Sábado, 12 de marzo de 2016
Desde que somos niñas queremos ponernos los zapatos de
tacón de mama. Nos calzamos en nuestros pequeños pies unos tacones que
arrastramos, que nos hacen sentir altas a cada paso y aunque con poca maestría,
nos hace sentirnos mayores durante un instante.
Supongo que esa coquetería empieza a esa tierna edad de dos
o tres años (en otras mucho más tarde). En mi caso, no fui consciente del poder
de unos zapatos de tacón hasta cumplir los treinta.
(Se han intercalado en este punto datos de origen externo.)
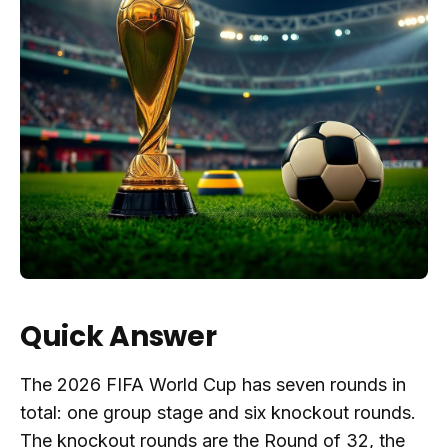
Quick Answer
The 2026 FIFA World Cup has seven rounds in
total: one group stage and six knockout rounds.
The knockout rounds are the Round of 32, the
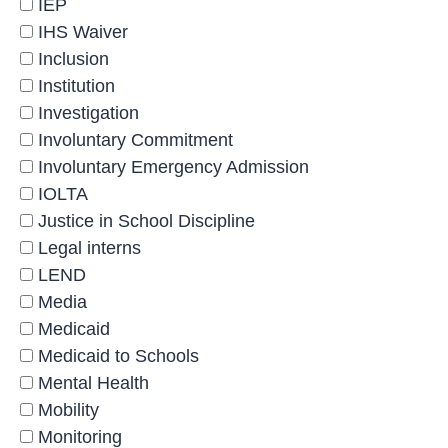
IEP
IHS Waiver
Inclusion
Institution
Investigation
Involuntary Commitment
Involuntary Emergency Admission
IOLTA
Justice in School Discipline
Legal interns
LEND
Media
Medicaid
Medicaid to Schools
Mental Health
Mobility
Monitoring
Bueno, el mundo de los
tacones tampoco me lo puso tampoco fácil pues al calzar un 42 de pie y el hecho
de ser más alta que las mujeres normales que conocía (que llegaban como mucho
al metro sesenta y cinco y a las que sacaba doce centímetros desde los catorce
años), hizo que ese tipo de calzado estuviera lejos de mi alcance siempre.
Es más, al ser una mujer a la que le gustaba el deporte,
que jugaba a baloncesto y voleyball, entrenaba, hacía gimnasia para aumentar la
elasticidad, ejercicios para saltar mejor el potro, para poder mejorar los
ejercicios de suelo, durante toda la semana, mi forma de vestir era siempre con
ropa de deporte o entrenamiento donde la zapatilla de deporte era mi gran
aliada.
Con el tiempo fui la única que quedó de las “veteranas” por
así decirlo (tener 16 y ser llamada veterana, me causaba alguna risa que otra).
Y es que a medida que las chicas se hacía mujeres, yo seguí siendo una
jugadora, una pieza que no evolucionaba en un mundo donde la feminidad se regía
por unas tablas muy bien estructuradas: cuanto más alto el tacón, más femenina
era la mujer y por lo tanto, a los ojos de los chicos/hombres, más bella.
Tengo que reconocer que cuando comprobé el poder de unos
tacones, al vestirlo, parecía más un hombre disfrazado en carnaval de mujer que
una mujer por sí misma. Aquella torpeza al caminar, aquel no saber si aquello
aguantaría mi andar, me hacía caminar insegura, muy, muy, muy insegura. ¡No es
buena la inseguridad cuando una lleva zapatos de tacón! Hace que aquella fémina
pierda todo su encanto y se convierta más en una mal imitación de una hembra hecha
y derecha.
Aunque con el tiempo fui ganando seguridad y los
diseñadores empezaron a confiar en mi talla para elaborar zapatos de tal
medida, aprendí que no es lo mismo aprender a los doce o los trece años a
llevar tacones que a los treinta. Todas ellas ya han asimilado ese arte del
bamboleo, del contoneo diestro de las caderas al son de un caminar que parece más
un arte de seducción en sí misma. Ellas ya llevan más de quince años aprendiéndolo
y yo, pese a ser una alumna más que aplicada, necesito invertir mucho tiempo
para poder alcanzar ese grado de sabiduría femenina que aporta es estar sobre
unos tacones de doce centímetros seduciendo y sin caerse a la vez.
¡No voy a rendirme! Eso jamás. Pero soy sensata: ¡¡¡ME
FALTA MUCHO POR APRENDER!!!
MORALEJA: William Shakespeare, (1564-1616)
escritor británico, dijo: “La mujer es un manjar digno de dioses, cuando no lo
cocina el diablo”.
No se si porque en mi casa siempre vi a mi madre con tacones, incluso ahora que ya sobrepasa los 75, los lleva. El caso es que el andar de una mujer con zapato plano, suele ser con las punta hacia afuera, y me recuerda a un pato. Con el tacón, siempre las puntas hacia adentro... Y fueraparte de lo bueno o malo que sea para el pie, si es adecuado, la pierna y el andar es infalible como parte de la seducción. Se tenga la altura que se tenga, siempre tacón.